TEXT:

------------------------------------

June 18, 2019 (1 min read)

TRAC, June 18, 2019

"The latest case-by-case records from the Immigration Courts indicate that as of the end of May 2019 one or more removal hearings had already been held for nearly 47,000 newly arriving families seeking refuge in this country. Of these, almost six out of every seven families released from custody had shown up for their initial court hearing. Usually multiple hearings are required before a case is decided. For those who are represented, more than 99 percent had appeared at every hearing held. See Figure 1. Thus, court records directly contradict the widely quoted claim that "90 Percent of Recent Asylum Seekers Skipped Their Hearings."

Under our current system, there is no legal requirement that immigrants actually receive notice, let alone timely notice, of their hearing. Given many problems in court records on attendance and in the system for notifying families of the place and time of their hearings, these appearance rates were remarkably high.

... There can be additional problems at the court's end. As of the end of May, TRAC's examination of court records showed that, symptomatic of the problem of families receiving timely hearing notice, there were nearly ten thousand "phantom" family cases on the court's books. These were cases entered into the Immigration Court's database system but with little information apart from a case sequence number. The date of the NTA, its filing date, charges alleged, and particulars on the family were all empty. Virtually all information on these phantom NTAs was blank - yet this is the same system used by court personnel to manage sending hearing notifications."

------------------------------------

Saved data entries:
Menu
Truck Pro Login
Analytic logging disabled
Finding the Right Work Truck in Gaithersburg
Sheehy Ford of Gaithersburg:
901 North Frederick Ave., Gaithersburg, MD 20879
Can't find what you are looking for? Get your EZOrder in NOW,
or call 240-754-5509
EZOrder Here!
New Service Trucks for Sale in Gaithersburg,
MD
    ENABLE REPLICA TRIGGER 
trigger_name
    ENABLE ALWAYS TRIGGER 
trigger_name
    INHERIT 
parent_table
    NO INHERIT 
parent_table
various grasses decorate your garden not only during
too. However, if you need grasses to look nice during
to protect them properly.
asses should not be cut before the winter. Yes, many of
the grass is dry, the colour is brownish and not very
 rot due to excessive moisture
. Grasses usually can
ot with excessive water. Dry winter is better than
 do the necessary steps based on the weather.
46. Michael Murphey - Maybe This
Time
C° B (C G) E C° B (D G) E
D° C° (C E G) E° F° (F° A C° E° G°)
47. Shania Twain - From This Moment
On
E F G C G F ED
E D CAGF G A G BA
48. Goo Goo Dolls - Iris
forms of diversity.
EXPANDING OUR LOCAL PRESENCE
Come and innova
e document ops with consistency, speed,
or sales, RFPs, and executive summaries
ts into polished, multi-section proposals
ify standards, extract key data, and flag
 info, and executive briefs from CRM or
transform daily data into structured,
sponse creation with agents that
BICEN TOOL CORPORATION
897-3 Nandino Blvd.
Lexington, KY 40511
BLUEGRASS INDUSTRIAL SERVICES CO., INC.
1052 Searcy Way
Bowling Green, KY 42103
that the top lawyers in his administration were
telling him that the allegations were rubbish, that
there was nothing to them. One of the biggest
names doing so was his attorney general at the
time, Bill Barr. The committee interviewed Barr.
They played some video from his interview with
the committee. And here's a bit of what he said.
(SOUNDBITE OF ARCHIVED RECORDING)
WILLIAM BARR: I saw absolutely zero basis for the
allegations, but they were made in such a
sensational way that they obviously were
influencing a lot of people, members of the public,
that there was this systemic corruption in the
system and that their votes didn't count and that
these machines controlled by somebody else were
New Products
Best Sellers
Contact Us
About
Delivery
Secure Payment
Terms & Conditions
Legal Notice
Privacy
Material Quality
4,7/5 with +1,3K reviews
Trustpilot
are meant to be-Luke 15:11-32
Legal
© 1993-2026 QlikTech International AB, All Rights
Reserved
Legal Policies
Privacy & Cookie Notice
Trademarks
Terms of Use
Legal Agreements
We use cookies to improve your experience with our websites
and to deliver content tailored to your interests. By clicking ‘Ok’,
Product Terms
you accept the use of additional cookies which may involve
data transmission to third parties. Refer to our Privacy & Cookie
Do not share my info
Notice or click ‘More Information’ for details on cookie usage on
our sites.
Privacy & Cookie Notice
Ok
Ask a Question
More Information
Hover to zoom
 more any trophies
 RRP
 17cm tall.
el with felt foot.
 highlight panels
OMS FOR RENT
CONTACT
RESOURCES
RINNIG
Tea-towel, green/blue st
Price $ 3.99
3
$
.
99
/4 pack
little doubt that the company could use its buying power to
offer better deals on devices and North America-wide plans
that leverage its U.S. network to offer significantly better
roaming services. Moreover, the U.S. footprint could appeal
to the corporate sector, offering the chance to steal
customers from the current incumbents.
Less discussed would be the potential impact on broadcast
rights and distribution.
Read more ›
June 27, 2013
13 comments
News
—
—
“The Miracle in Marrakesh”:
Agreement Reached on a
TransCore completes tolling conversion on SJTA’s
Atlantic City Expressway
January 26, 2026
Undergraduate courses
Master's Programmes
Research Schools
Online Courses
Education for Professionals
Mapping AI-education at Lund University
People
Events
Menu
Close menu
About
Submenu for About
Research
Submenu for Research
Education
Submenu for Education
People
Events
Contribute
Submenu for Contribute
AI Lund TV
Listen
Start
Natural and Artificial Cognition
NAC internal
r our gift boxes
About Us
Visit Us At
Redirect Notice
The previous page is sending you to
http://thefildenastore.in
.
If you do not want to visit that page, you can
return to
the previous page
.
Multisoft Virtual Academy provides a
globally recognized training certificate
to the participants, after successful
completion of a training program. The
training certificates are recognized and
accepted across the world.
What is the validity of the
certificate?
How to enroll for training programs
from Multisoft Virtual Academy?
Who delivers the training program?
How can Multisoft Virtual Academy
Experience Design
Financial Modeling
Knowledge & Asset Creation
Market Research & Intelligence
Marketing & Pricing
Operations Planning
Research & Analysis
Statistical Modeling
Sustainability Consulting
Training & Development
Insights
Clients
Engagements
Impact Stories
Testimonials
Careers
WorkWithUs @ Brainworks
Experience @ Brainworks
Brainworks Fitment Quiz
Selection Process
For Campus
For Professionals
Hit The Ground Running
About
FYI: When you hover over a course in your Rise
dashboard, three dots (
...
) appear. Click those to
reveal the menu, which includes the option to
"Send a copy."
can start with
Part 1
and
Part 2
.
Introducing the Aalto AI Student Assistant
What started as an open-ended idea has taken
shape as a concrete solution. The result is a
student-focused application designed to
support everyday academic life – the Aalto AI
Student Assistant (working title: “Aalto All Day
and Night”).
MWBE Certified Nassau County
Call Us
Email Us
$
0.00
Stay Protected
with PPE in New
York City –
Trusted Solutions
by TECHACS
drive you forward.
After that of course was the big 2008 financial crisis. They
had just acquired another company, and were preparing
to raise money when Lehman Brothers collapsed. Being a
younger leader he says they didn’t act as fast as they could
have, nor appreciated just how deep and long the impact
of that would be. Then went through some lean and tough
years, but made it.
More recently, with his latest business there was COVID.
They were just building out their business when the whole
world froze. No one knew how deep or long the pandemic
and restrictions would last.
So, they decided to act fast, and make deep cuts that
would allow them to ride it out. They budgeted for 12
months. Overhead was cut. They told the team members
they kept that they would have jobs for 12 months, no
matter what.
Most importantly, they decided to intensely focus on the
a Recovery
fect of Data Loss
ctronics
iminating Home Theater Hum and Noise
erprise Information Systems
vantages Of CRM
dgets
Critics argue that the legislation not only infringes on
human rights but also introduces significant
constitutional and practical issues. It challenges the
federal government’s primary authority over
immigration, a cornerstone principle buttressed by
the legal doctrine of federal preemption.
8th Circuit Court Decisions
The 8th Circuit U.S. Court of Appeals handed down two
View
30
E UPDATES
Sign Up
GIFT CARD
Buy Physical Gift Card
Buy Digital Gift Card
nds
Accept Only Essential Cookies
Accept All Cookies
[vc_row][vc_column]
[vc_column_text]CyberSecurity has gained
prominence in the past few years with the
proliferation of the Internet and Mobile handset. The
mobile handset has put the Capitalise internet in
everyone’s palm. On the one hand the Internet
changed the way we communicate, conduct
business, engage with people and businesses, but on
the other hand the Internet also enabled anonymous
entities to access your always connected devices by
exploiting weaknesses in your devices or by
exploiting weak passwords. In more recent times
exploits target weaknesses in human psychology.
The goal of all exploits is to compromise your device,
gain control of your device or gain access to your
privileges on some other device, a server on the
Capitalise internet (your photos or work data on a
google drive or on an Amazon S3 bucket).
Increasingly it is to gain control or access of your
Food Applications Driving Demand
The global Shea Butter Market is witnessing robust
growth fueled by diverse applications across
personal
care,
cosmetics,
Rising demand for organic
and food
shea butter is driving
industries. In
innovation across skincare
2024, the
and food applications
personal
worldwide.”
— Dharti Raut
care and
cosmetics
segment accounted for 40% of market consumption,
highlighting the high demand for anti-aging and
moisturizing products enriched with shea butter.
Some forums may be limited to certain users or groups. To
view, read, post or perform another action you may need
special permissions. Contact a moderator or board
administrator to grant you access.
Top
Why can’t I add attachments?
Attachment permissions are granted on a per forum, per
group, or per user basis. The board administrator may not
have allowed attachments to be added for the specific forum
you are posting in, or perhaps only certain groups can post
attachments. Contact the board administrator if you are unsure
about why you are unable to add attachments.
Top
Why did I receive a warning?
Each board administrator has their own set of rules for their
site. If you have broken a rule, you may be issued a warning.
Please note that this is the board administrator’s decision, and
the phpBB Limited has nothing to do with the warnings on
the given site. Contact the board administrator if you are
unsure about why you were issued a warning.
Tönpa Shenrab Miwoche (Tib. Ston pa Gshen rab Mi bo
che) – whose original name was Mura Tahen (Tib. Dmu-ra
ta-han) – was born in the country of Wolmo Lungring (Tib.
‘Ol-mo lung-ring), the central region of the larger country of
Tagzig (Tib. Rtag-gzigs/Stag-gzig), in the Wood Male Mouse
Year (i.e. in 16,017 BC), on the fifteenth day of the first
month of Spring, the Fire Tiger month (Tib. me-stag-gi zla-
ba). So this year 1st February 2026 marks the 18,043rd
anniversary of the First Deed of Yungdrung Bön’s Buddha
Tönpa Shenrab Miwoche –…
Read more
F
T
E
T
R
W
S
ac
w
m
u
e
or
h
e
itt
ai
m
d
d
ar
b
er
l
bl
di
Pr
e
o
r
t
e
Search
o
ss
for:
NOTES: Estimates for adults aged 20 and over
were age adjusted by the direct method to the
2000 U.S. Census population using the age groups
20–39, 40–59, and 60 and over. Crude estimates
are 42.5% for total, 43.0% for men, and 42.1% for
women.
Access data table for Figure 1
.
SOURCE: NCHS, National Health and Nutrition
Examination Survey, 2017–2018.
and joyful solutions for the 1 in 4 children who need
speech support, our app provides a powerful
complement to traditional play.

------------------------------------

TASK TO CARRY OUT: Can you extract the passage from the immigration court text that begins at the words "Under our current" and stops after "were remarkably high."?

SOLVED EXERCISE:
Under our current system, there is no legal requirement that immigrants actually receive notice, let alone timely notice, of their hearing. Given many problems in court records on attendance and in the system for notifying families of the place and time of their hearings, these appearance rates were remarkably high.